Both Phoebe and I froze. I recovered sooner and whispered in terror:
"Myrna, I absolutely refuse!" A waiter came by and offered champagne so my anger had to pause in order to accept a glass and swallow some relieving bubbles.
"Darling, you'll do wonderfully! Now, don't let him know immediately who you came with, that would spoil the fun. Come then, Phoebe, the prawns look wonderfully zesty!" Her perfume lingered between the suit clad gentlemen and I was left alone to figure out a way to stay hidden for the rest of the evening.
I walked back out to the entrance hall and realized I could just leave. But I definitely needed my coat as it was drizzling outside. I walked the perimeters of the hall in hope of seeing Bernie for my coat, when a side door opened and a small group of three gentlemen and two ladies exited. My back was turned toward them and I pretended to study a painting, but I couldn't help sneak a glance at the handsome party.
They were all impeccably dressed, but not overly so. The ladies both wore modest couture and noticeable jewelry. I noticed wedding bands on both ladies and assumed that two of the gentlemen must be their husbands. The last gentleman exiting the room took a key out of his pocket and locked the door before joining his friends. I couldn't believe my misfortune. I was fairly certain this was the host of the evening.

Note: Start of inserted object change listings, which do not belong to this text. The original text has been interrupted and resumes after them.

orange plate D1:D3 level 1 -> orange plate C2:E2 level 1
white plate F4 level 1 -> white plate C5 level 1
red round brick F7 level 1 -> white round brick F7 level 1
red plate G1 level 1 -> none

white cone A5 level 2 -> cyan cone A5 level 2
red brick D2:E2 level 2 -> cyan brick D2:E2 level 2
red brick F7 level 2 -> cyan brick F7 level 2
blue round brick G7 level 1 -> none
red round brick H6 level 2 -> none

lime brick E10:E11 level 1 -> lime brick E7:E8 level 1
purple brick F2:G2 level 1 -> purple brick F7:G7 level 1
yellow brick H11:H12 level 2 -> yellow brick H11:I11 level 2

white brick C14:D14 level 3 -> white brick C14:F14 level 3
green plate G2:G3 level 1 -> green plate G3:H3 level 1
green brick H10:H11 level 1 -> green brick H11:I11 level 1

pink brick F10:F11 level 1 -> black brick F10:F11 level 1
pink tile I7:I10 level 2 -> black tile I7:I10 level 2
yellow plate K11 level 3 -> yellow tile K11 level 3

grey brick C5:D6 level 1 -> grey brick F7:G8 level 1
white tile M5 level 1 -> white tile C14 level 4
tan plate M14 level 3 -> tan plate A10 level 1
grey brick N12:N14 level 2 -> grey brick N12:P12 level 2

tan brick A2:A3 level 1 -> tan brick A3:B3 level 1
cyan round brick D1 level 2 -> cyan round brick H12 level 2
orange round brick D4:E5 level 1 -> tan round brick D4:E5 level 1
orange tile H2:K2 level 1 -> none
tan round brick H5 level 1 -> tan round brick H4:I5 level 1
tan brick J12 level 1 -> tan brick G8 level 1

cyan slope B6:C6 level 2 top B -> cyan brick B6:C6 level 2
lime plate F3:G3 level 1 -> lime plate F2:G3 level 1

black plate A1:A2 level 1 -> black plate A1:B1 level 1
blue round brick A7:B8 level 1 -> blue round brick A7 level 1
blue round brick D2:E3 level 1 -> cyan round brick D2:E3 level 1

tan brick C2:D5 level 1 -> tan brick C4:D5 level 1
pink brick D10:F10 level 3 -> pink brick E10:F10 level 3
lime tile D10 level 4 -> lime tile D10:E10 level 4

His friends allowed him to lead the way back into the library, and just before they all disappeared into the crowd he stopped and slowly turned around. Our eyes locked. Mine fearful and apologetic, his surprised and appraising. Neither Bernie nor Myrna were anywhere to be seen.
I stood right in front of a massive tapestry depicting a hunting party. My dark green velvet dress almost camouflaged me in the dim light against the fabric of the tapestry. I clutched the champagne glass tightly and was unable to conjure up anything to say. I wondered if Paulette had already given birth. Or if Joshua would remember to add that last illustration to the epilogue. But most of all I couldn't stop staring right into the eyes of this stranger.
I think he might have heard my thoughts because right then he reached out his arms and gently closed the two doors, never taking his eyes off me. He had efficiently shut me out of his party.